One teacher, who spoke on the condition that he not be named because he feared retaliation from insurgents, said that most students ran from the classroom but that some stayed to watch. Many stopped coming to school after the incident, he said. Another teacher, who said he moved his mathematics class to his home to accommodate frightened students, said Mihallawi had earlier been threatened because he worked as a translator for U.S. forces in Ramadi, a hotbed of the Sunni Arab insurgency.

Mihallawi "looked at us just like he was telling us that we do not have to be scared. Even as we were running out of the door, his looks were still telling us that nothing will happen and we do not have to be scared," said a student, whose father asked that his name not be used. "I heard him screaming for a few seconds, then stop screaming."
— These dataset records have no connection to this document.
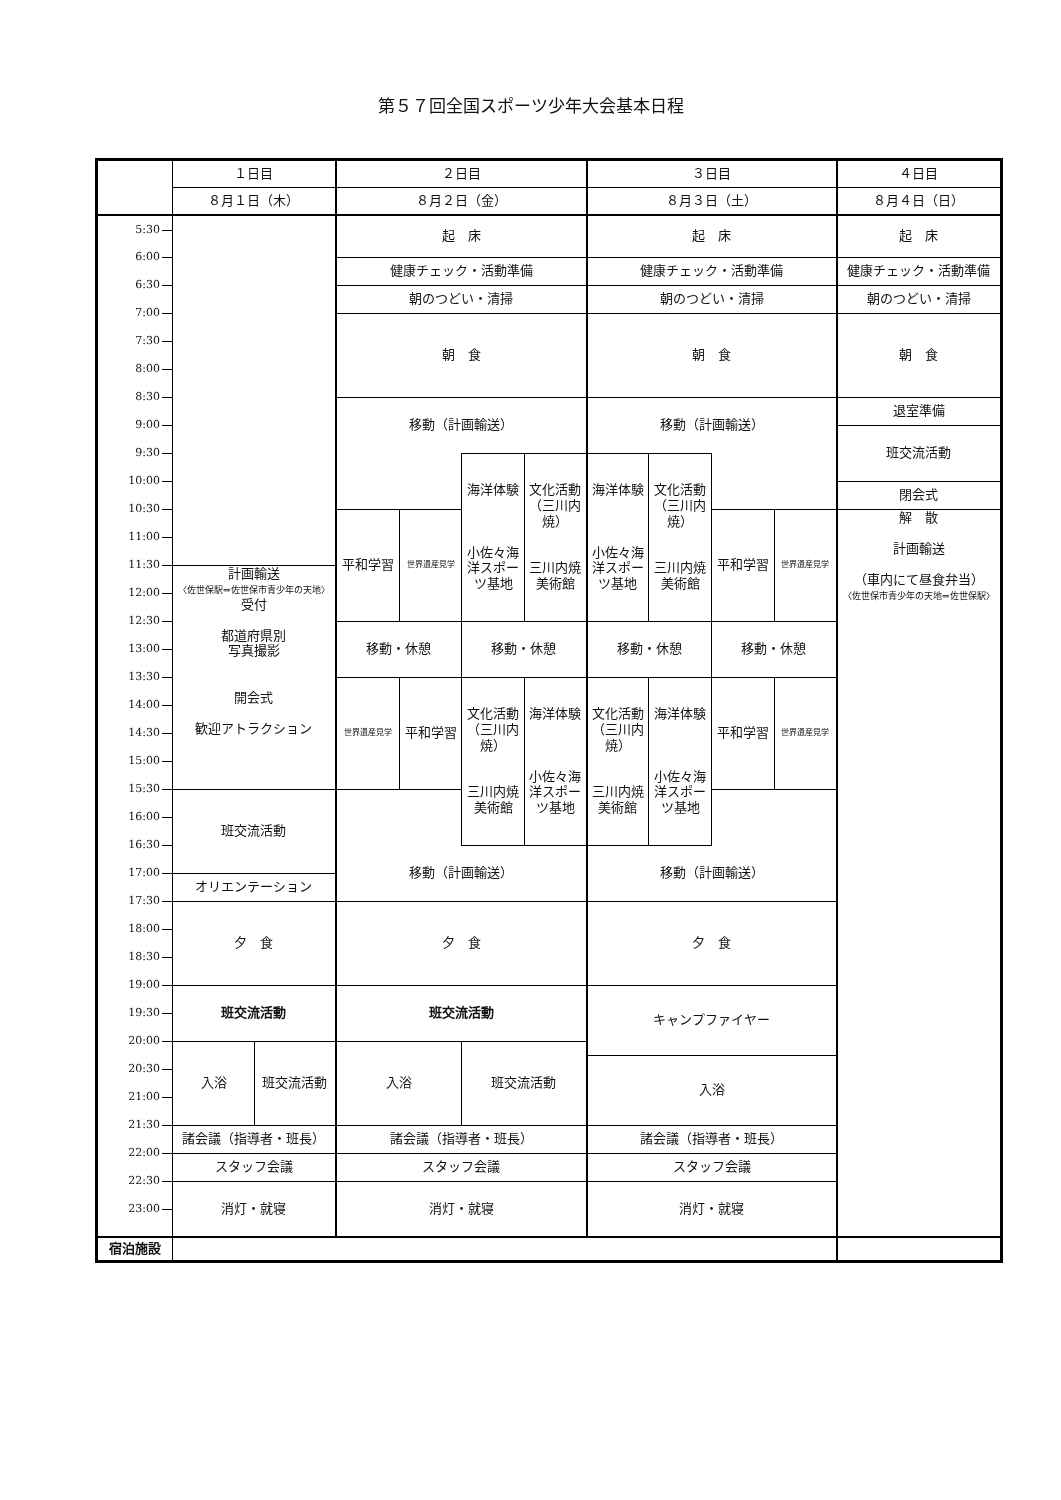第５７回全国スポーツ少年大会基本日程
| | １日目 | | ２日目 | | | | ３日目 | | | | ４日目 |
| | ８月１日（木） | | ８月２日（金） | | | | ８月３日（土） | | | | ８月４日（日） |
| 5:30 | | | 起 床 | | | | 起 床 | | | | 起 床 |
| 6:00 | | | | | | | | | | | |
| | | | 健康チェック・活動準備 | | | | 健康チェック・活動準備 | | | | 健康チェック・活動準備 |
| 6:30 | | | | | | | | | | | |
| | | | 朝のつどい・清掃 | | | | 朝のつどい・清掃 | | | | 朝のつどい・清掃 |
| 7:00 | | | | | | | | | | | |
| | | | 朝 食 | | | | 朝 食 | | | | 朝 食 |
| 7:30 | | | | | | | | | | | |
| 8:00 | | | | | | | | | | | |
| 8:30 | | | | | | | | | | | |
| | | | 移動（計画輸送） | | | | 移動（計画輸送） | | | | 退室準備 |
| 9:00 | | | | | | | | | | | |
| | | | | | | | | | | | 班交流活動 |
| 9:30 | | | | | | | | | | | |
| | | | | | 海洋体験 小佐々海洋スポーツ基地 | 文化活動（三川内焼） 三川内焼美術館 | 海洋体験 小佐々海洋スポーツ基地 | 文化活動（三川内焼） 三川内焼美術館 | | | |
| 10:00 | | | | | | | | | | | |
| | | | | | | | | | | | 閉会式 |
| 10:30 | | | | | | | | | | | |
| | | | 平和学習 | 世界遺産見学 | | | | | 平和学習 | 世界遺産見学 | 解 散 計画輸送 （車内にて昼食弁当） 〈佐世保市青少年の天地⇒佐世保駅〉 |
| 11:00 | | | | | | | | | | | |
| 11:30 | | | | | | | | | | | |
| | 計画輸送 〈佐世保駅⇒佐世保市青少年の天地〉 受付 都道府県別 写真撮影 開会式 歓迎アトラクション | | | | | | | | | | |
| 12:00 | | | | | | | | | | | |
| 12:30 | | | | | | | | | | | |
| | | | 移動・休憩 | | 移動・休憩 | | 移動・休憩 | | 移動・休憩 | | |
| 13:00 | | | | | | | | | | | |
| 13:30 | | | | | | | | | | | |
| | | | 世界遺産見学 | 平和学習 | 文化活動（三川内焼） 三川内焼美術館 | 海洋体験 小佐々海洋スポーツ基地 | 文化活動（三川内焼） 三川内焼美術館 | 海洋体験 小佐々海洋スポーツ基地 | 平和学習 | 世界遺産見学 | |
| 14:00 | | | | | | | | | | | |
| 14:30 | | | | | | | | | | | |
| 15:00 | | | | | | | | | | | |
| 15:30 | | | | | | | | | | | |
| | 班交流活動 | | | | | | | | | | |
| 16:00 | | | | | | | | | | | |
| 16:30 | | | | | | | | | | | |
| | | | 移動（計画輸送） | | | | 移動（計画輸送） | | | | |
| 17:00 | | | | | | | | | | | |
| | オリエンテーション | | | | | | | | | | |
| 17:30 | | | | | | | | | | | |
| | 夕 食 | | 夕 食 | | | | 夕 食 | | | | |
| 18:00 | | | | | | | | | | | |
| 18:30 | | | | | | | | | | | |
| 19:00 | | | | | | | | | | | |
| | 班交流活動 | | 班交流活動 | | | | キャンプファイヤー | | | | |
| 19:30 | | | | | | | | | | | |
| 20:00 | | | | | | | | | | | |
| | 入浴 | 班交流活動 | 入浴 | | 班交流活動 | | | | | | |
| 20:30 | | | | | | | 入浴 | | | | |
| 21:00 | | | | | | | | | | | |
| 21:30 | | | | | | | | | | | |
| | 諸会議（指導者・班長） | | 諸会議（指導者・班長） | | | | 諸会議（指導者・班長） | | | | |
| 22:00 | | | | | | | | | | | |
| | スタッフ会議 | | スタッフ会議 | | | | スタッフ会議 | | | | |
| 22:30 | | | | | | | | | | | |
| | 消灯・就寝 | | 消灯・就寝 | | | | 消灯・就寝 | | | | |
| 23:00 | | | | | | | | | | | |
| 宿泊施設 | | | | | | | | | | | |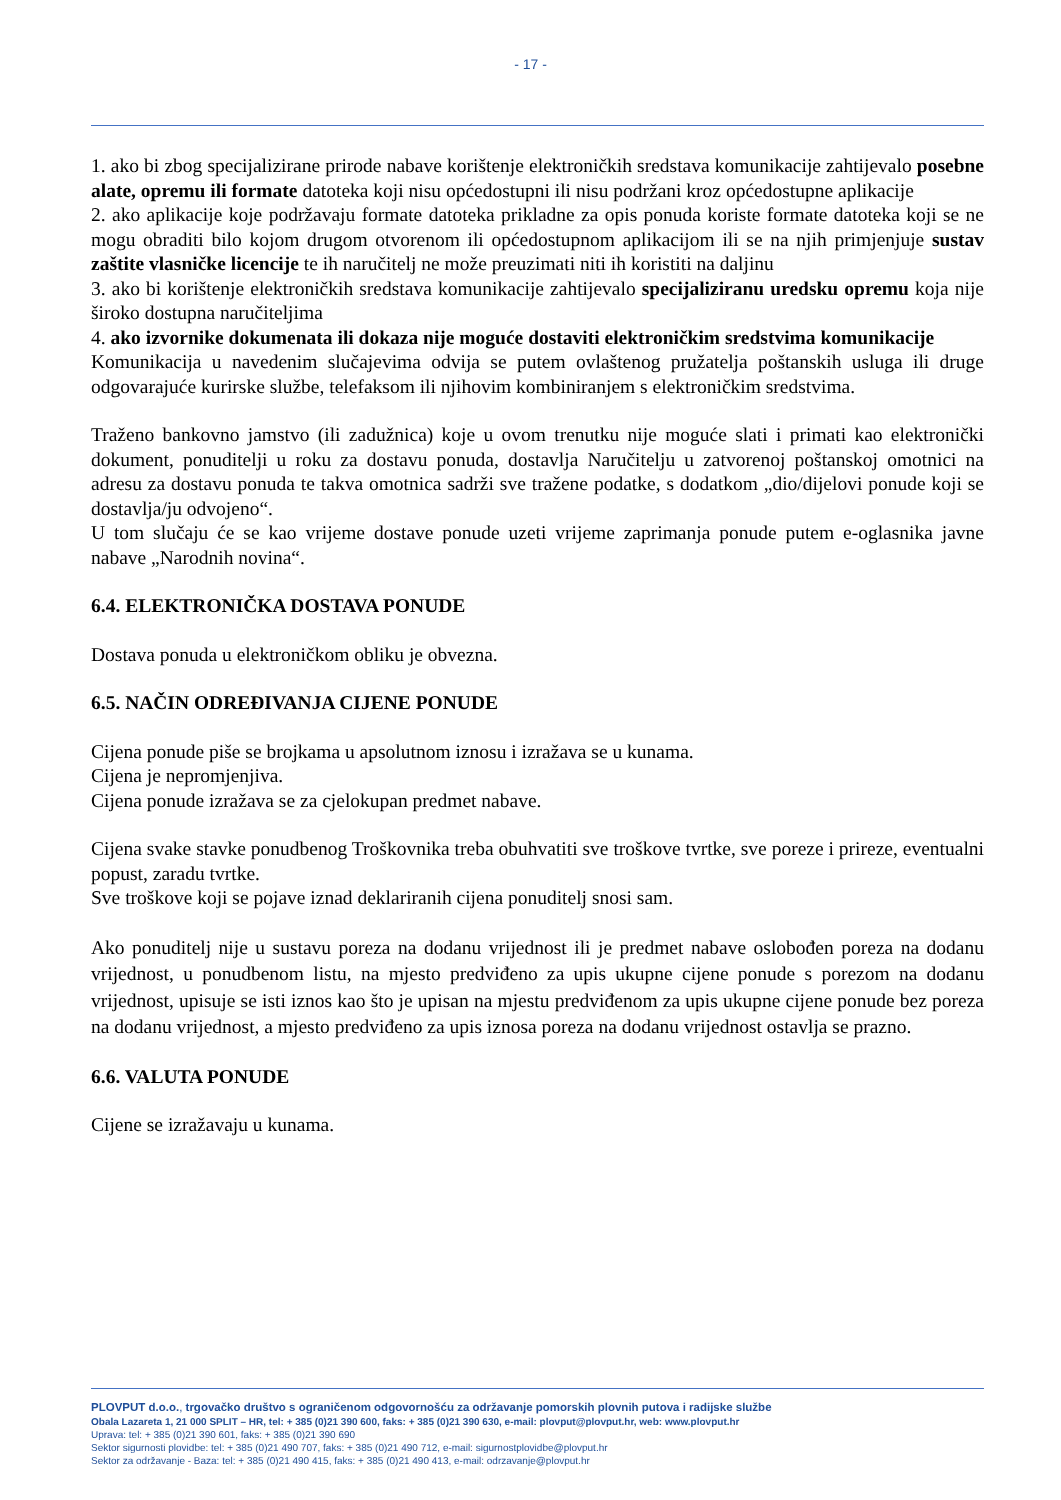- 17 -
1. ako bi zbog specijalizirane prirode nabave korištenje elektroničkih sredstava komunikacije zahtijevalo posebne alate, opremu ili formate datoteka koji nisu općedostupni ili nisu podržani kroz općedostupne aplikacije
2. ako aplikacije koje podržavaju formate datoteka prikladne za opis ponuda koriste formate datoteka koji se ne mogu obraditi bilo kojom drugom otvorenom ili općedostupnom aplikacijom ili se na njih primjenjuje sustav zaštite vlasničke licencije te ih naručitelj ne može preuzimati niti ih koristiti na daljinu
3. ako bi korištenje elektroničkih sredstava komunikacije zahtijevalo specijaliziranu uredsku opremu koja nije široko dostupna naručiteljima
4. ako izvornike dokumenata ili dokaza nije moguće dostaviti elektroničkim sredstvima komunikacije
Komunikacija u navedenim slučajevima odvija se putem ovlaštenog pružatelja poštanskih usluga ili druge odgovarajuće kurirske službe, telefaksom ili njihovim kombiniranjem s elektroničkim sredstvima.
Traženo bankovno jamstvo (ili zadužnica) koje u ovom trenutku nije moguće slati i primati kao elektronički dokument, ponuditelji u roku za dostavu ponuda, dostavlja Naručitelju u zatvorenoj poštanskoj omotnici na adresu za dostavu ponuda te takva omotnica sadrži sve tražene podatke, s dodatkom „dio/dijelovi ponude koji se dostavlja/ju odvojeno“.
U tom slučaju će se kao vrijeme dostave ponude uzeti vrijeme zaprimanja ponude putem e-oglasnika javne nabave „Narodnih novina“.
6.4. ELEKTRONIČKA DOSTAVA PONUDE
Dostava ponuda u elektroničkom obliku je obvezna.
6.5. NAČIN ODREĐIVANJA CIJENE PONUDE
Cijena ponude piše se brojkama u apsolutnom iznosu i izražava se u kunama.
Cijena je nepromjenjiva.
Cijena ponude izražava se za cjelokupan predmet nabave.
Cijena svake stavke ponudbenog Troškovnika treba obuhvatiti sve troškove tvrtke, sve poreze i prireze, eventualni popust, zaradu tvrtke.
Sve troškove koji se pojave iznad deklariranih cijena ponuditelj snosi sam.
Ako ponuditelj nije u sustavu poreza na dodanu vrijednost ili je predmet nabave oslobođen poreza na dodanu vrijednost, u ponudbenom listu, na mjesto predviđeno za upis ukupne cijene ponude s porezom na dodanu vrijednost, upisuje se isti iznos kao što je upisan na mjestu predviđenom za upis ukupne cijene ponude bez poreza na dodanu vrijednost, a mjesto predviđeno za upis iznosa poreza na dodanu vrijednost ostavlja se prazno.
6.6. VALUTA PONUDE
Cijene se izražavaju u kunama.
PLOVPUT d.o.o., trgovačko društvo s ograničenom odgovornošću za održavanje pomorskih plovnih putova i radijske službe
Obala Lazareta 1, 21 000 SPLIT – HR, tel: + 385 (0)21 390 600, faks: + 385 (0)21 390 630, e-mail: plovput@plovput.hr, web: www.plovput.hr
Uprava: tel: + 385 (0)21 390 601, faks: + 385 (0)21 390 690
Sektor sigurnosti plovidbe: tel: + 385 (0)21 490 707, faks: + 385 (0)21 490 712, e-mail: sigurnostplovidbe@plovput.hr
Sektor za održavanje - Baza: tel: + 385 (0)21 490 415, faks: + 385 (0)21 490 413, e-mail: odrzavanje@plovput.hr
The father said his son has had trouble sleeping since the incident. "He always has nightmares and he always wakes up screaming and shaking, talking in his dreams," he said
At a press conference in Iraq, Russ Feingold said he believed "a large [U.S.] troop presence has a tendency to fuel the insurgency because they can make the incorrect and unfair claim that the U.S. is here to occupy the country."
"I think that it's very possible that the sectarian differences are inflamed by the fact that U.S. troops are here," he continued, adding that their long-term presence "may well be destabilizing, not stabilizing."
John McCain put in his two cents worth:
"I believe that premature troop withdrawal is not in consonance with what's going on the ground."
I am of the opinion that McCain's statement was not in consonance with reality. Americans are tiring of politicians who won't talk about the realities that everyone can clearly see. It reminds me of Bush scolding the press for reporting the truth when we all know that over 100 journalists who have wandered around sniffing for "good news" have been kidnapped, shot, or beheaded.

It's time for a plan to bring our troops home.